Requesting an Interactive Session in Slurm

Slurm allows for running an interactive shell on compute nodes. First, make sure the slurm module is loaded:

module load slurm

To enter an interactive session, use the srun command with the --pty directive. At a minimum, provide the following options to srun to enable the interactive shell:

srun -p <queue> --pty bash

You can pass the same additional options to srun as you would in your Slurm job script files. Some useful options are:

  • -N <# of nodes>
  • -t <hh:mm:ss>
  • -n <tasks per node>

For an interactive job using 1 node and 28 tasks per node with an 8hr runtime on the gpu queue this would look like:

srun -N 1 -n 28 -t 8:00:00 -p gpu --pty bash

Note that sessions created with srun will not allow X11 tunneling. Please see this page for instructions on creating an X11-enabled interactive session.
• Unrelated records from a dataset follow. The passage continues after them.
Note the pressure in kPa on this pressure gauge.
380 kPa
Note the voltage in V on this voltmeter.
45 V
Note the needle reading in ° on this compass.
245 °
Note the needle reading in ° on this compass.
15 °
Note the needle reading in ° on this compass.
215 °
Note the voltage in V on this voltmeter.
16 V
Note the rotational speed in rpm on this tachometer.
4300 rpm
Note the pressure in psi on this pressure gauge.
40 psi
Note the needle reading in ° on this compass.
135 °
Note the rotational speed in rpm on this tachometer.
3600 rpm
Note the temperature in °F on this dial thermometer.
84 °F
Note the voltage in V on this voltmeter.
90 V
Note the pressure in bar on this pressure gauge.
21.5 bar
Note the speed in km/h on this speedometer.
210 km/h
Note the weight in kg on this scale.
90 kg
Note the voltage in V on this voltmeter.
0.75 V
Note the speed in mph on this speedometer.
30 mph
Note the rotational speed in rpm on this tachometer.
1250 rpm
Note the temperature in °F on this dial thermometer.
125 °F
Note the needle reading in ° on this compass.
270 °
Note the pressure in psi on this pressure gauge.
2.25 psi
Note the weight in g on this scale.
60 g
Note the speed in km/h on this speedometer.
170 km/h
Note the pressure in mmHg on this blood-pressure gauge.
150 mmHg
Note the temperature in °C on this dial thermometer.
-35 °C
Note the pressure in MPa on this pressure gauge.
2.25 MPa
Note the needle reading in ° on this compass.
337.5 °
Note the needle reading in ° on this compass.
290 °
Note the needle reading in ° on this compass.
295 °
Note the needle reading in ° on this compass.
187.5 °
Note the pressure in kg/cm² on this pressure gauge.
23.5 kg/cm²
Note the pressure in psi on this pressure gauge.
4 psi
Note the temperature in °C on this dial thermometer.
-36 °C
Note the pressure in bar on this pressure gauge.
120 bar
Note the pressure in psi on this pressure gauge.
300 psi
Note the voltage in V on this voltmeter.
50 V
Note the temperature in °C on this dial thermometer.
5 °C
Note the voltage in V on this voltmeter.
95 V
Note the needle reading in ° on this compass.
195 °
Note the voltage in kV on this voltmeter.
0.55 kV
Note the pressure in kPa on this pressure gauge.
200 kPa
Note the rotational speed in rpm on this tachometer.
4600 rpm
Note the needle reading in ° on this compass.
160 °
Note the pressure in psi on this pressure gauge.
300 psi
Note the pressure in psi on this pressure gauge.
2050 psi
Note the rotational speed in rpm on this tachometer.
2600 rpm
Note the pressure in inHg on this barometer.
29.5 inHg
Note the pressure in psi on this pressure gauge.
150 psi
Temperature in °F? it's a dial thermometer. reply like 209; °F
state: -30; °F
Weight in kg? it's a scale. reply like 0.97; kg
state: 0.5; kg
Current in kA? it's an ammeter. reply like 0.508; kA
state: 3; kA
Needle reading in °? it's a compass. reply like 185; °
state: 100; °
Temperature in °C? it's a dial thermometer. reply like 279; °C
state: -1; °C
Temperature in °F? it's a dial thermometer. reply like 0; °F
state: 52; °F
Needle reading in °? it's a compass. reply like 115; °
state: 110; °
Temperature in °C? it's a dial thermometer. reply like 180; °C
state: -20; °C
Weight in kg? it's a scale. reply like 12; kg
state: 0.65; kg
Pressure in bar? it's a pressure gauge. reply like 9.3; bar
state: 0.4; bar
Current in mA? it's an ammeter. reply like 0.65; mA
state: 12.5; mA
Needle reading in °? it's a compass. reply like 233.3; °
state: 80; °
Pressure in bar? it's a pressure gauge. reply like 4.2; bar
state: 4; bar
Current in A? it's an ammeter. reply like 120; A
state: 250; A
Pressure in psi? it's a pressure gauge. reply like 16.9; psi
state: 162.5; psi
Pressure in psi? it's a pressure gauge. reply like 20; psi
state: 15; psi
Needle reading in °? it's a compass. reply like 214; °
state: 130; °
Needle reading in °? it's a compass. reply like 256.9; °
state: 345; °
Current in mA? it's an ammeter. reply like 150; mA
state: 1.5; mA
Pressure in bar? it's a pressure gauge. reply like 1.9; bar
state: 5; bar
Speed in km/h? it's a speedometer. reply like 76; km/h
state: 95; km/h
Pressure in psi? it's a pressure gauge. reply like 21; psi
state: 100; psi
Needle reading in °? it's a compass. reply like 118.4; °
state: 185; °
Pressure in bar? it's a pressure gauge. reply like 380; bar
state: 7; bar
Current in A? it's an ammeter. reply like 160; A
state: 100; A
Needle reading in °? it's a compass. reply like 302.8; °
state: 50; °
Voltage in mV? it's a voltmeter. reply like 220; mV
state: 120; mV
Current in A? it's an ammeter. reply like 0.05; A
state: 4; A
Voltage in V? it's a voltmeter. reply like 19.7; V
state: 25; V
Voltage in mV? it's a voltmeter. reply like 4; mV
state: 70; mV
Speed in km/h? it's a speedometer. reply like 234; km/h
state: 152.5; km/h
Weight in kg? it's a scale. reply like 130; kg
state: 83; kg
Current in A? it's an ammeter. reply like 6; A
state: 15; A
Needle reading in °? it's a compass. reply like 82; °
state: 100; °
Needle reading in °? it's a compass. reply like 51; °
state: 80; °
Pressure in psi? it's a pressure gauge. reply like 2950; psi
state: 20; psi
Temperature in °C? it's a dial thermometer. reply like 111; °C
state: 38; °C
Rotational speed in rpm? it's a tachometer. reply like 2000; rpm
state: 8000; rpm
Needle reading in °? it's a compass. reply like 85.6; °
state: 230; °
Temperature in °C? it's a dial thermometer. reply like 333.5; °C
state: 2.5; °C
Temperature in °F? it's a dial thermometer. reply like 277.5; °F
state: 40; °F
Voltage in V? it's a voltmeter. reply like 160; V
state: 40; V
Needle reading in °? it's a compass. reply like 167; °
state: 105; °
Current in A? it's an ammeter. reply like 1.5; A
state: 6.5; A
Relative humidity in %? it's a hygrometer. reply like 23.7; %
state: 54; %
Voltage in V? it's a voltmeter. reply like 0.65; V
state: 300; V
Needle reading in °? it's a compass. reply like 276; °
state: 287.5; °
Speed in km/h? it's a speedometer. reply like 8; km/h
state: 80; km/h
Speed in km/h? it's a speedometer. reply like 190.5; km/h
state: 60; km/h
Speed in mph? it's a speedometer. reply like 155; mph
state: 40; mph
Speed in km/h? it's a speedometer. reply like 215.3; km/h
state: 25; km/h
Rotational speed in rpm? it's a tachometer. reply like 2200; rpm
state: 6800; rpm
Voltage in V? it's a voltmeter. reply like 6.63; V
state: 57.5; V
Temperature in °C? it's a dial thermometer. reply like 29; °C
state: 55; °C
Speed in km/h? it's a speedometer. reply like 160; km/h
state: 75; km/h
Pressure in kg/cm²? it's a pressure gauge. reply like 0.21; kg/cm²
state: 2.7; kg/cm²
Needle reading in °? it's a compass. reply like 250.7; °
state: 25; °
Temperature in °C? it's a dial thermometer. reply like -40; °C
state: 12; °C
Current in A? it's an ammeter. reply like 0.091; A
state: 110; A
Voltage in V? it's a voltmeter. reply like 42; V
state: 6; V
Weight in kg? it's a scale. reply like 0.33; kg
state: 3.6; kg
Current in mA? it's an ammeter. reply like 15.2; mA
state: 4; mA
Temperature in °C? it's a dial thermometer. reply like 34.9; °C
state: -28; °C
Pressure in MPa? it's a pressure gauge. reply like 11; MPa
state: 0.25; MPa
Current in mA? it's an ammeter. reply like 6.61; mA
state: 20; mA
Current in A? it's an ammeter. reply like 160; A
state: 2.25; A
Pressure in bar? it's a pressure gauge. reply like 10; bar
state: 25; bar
Running an Interactive Job

Upon initializing the interactive shell, you will be taken away from the login node.

All of your environment variables from the login node will be copied to your interactive shell (just as when you submit a job). This means all of your modules will still be loaded and you will remain in the same working directory as before. You can immediately run your program for testing:

mpicc source_code.c -o my_program
mpirun ./my_program <command_line_args>

All contents sent to stdout will be printed directly to the terminal, unless otherwise directed. For more information on handling output, you can see this FAQ page.

To end the interactive job session and return to the login node, type exit.